What is an inguinal hernia?
An inguinal hernia can affect both male and female infants.
As a male fetus grows and develops during pregnancy, their testicles begin growing in their abdomen first. Then, they slowly move down into their scrotum, passing through a tunnel-shaped area called the inguinal canal.
Soon after they’re born, the opening to the inguinal canal, called the processus vaginalis, should close. This keeps the testicles in place and prevents them from moving back into the baby’s abdomen. However, in some cases, this area does not close off completely.
When that happens, a small loop of the baby’s intestine can travel downward, moving into the inguinal canal through a weakened portion of their abdominal wall.
This causes a hernia to develop. While females do not have testicles, they do have an inguinal canal, putting them at risk for developing a hernia.
Inguinal Hernia Symptoms
Though inguinal hernias most often occur in newborns, they may not be noticeable right away. It could take a few weeks or months for them to appear after birth.
While some people associate excessive straining or crying with hernias, it’s important to note that these actions alone cannot cause one to develop. However, they can exacerbate any symptoms that are already present. For instance, if the hernia is putting pressure on the baby’s abdomen, it can become more noticeable when they strain.
The most common symptom of an inguinal hernia is bulging or swelling in the baby’s groin or scrotum. While the inflammation might become more pronounced when they cry, it may appear to get smaller or disappear altogether when they’re calm and relaxed.
If your baby’s physician notices this bulge, they may push on it gently when your baby is lying down. When they do so, it should diminish in size or retreat into their abdomen. In medical terms, this means it is reducible.
If the hernia does not move inward, this could indicate that there’s a loop of the baby’s intestine caught in a weakened part of the abdominal muscle. When this is the case, you may notice the following inguinal hernia symptoms:
- A full, distended abdomen
- Pain or discomfort
- Redness or discoloration
Inguinal Hernia Causes
An inguinal hernia is caused by a weak area that develops in the baby’s abdominal muscles. It usually becomes pronounced in the first few months after birth.
While this type of hernia can occur on both sides of a baby’s groin, it’s typically located on the right side.
Who gets inguinal hernias?
Some infants are at a higher risk of developing a hernia than others. This includes those who have:
- A parent or sibling who had a hernia as an infant
- Developmental dysplasia of the hip
- Cystic fibrosis
- Undescended testes
- Abnormalities of the urethra
Inguinal hernias are a specific type of hernia, and they also have their own risk factors. While both male and female infants can get inguinal hernias, they are most common in infants who:
- Are male
- Are born prematurely
- Have a family history of inguinal hernias
- Are experiencing other types of urogenital anomalies
How are inguinal hernias diagnosed?
The symptoms of an inguinal hernia can mimic several different conditions, so it’s important to get a professional diagnosis.

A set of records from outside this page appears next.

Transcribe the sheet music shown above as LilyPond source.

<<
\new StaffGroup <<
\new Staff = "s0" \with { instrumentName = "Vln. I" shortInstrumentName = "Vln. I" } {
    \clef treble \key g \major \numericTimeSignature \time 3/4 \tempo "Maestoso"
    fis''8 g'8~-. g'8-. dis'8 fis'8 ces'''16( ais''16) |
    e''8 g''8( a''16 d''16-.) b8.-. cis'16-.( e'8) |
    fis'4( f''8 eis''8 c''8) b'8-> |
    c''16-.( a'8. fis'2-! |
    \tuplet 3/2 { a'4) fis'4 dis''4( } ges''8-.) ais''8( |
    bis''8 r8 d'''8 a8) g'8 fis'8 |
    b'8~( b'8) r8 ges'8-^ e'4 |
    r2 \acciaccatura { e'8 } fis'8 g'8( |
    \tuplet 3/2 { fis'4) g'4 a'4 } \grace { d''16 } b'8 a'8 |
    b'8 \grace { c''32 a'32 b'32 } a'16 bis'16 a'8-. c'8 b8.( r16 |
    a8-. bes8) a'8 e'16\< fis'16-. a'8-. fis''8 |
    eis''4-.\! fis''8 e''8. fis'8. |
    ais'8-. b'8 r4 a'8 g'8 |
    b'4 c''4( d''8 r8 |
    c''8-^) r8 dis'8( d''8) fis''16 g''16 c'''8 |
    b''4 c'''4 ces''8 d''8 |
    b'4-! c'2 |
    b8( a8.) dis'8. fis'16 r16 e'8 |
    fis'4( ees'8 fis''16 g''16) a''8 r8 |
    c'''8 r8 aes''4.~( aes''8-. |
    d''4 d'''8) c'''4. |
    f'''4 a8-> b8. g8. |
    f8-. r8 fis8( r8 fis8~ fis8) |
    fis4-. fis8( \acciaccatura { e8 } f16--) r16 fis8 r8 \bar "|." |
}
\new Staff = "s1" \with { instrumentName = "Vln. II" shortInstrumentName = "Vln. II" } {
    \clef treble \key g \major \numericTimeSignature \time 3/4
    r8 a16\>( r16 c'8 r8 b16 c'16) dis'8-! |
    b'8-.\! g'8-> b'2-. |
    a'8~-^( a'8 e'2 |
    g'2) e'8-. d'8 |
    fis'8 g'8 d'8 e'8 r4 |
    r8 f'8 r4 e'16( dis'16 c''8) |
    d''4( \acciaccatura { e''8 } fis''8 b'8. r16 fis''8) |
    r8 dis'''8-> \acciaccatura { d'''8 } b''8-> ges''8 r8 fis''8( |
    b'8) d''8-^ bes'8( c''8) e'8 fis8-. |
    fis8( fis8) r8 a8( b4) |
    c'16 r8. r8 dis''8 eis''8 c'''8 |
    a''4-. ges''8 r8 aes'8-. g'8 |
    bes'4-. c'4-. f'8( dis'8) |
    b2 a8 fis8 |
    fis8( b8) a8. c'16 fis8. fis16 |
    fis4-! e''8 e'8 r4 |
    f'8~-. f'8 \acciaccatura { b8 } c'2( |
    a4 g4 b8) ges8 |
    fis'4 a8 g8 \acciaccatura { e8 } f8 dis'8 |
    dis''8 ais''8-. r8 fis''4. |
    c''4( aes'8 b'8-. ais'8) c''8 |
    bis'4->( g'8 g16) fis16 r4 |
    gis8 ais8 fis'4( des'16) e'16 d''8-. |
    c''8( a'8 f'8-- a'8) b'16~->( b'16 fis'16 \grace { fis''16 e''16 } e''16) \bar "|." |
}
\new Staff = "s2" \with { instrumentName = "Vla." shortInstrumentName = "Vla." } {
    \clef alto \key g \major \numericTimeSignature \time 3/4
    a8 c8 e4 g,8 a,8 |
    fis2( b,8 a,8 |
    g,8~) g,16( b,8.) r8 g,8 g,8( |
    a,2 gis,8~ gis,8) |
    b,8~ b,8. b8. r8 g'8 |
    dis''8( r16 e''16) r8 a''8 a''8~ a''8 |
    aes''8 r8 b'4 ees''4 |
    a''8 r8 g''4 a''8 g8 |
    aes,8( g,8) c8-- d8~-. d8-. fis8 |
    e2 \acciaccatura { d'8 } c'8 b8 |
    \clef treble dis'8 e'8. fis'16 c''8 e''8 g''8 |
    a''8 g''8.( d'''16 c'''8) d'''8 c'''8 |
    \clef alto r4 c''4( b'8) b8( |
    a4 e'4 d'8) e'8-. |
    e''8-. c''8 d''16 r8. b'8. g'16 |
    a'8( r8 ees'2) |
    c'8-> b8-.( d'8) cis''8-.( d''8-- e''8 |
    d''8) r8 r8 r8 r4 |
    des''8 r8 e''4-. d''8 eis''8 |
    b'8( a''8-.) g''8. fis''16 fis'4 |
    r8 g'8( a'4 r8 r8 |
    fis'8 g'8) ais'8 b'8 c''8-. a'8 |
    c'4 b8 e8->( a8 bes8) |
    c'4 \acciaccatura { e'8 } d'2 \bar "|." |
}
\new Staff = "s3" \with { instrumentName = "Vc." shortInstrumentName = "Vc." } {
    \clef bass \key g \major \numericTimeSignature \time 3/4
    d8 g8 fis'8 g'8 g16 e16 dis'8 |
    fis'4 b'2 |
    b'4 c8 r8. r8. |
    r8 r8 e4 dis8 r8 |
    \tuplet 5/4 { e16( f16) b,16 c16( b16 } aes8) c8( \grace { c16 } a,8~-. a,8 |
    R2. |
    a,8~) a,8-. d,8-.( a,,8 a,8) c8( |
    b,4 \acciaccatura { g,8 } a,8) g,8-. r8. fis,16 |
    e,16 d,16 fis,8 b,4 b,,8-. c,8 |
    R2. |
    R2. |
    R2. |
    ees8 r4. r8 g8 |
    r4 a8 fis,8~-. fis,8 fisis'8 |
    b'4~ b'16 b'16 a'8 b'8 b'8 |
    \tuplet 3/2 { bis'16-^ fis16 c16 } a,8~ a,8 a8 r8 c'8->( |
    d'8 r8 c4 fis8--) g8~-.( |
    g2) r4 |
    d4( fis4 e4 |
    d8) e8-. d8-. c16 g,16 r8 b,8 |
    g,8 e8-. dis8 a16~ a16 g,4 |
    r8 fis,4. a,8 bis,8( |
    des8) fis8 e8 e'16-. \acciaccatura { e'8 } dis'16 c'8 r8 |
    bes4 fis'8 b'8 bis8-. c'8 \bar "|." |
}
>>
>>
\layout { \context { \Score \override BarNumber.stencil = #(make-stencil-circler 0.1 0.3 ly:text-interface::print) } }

Your child’s physician can perform a physical exam to determine if there is a hernia present and if it is reducible. If they need to examine their intestine more closely, they may order an ultrasound or abdominal x-rays to get a closer look.
Inguinal Hernia Treatment
After performing the exam, your child’s physician may recommend inguinal hernia treatment. The type of treatment they recommend will be based on a few different factors, including:
- Your child’s age, medical history, and overall health
- Whether the hernia is reducible or not
- The type of hernia present
- Your child’s personal preference for certain medications, treatments, and procedures
- The personal preference and opinion of their parent
When is surgery needed?
If the physician notices a non-reducible bulge in the child’s inguinal area, they will usually schedule an operation as soon as possible. Prompt treatment is necessary to prevent the intestine in the inguinal canal from becoming trapped or strangulated, which could cut off its blood supply. If the hernia is noticeably strangulated, emergency surgery is required.
What can I expect from surgery?
Before the hernia surgery, a physician will place your child under anesthesia. Then, they will make a small incision at the site of the hernia and gently place the loop of the intestine back into their abdominal cavity.
If they need to strengthen and fortify the area where the muscles were repaired, they may also add a piece of mesh material at the site. Often, the surgeon will check the other side of the baby’s abdomen for signs of an inguinal hernia because it is common for them to occur on both sides, even if one side is pronounced and the other is not.
This is usually a simple procedure. Most children who undergo inguinal hernia repair surgery can go home on the same day as the operation. They must be fever-free, able to eat and drink, and able to take pain medication by mouth before their release.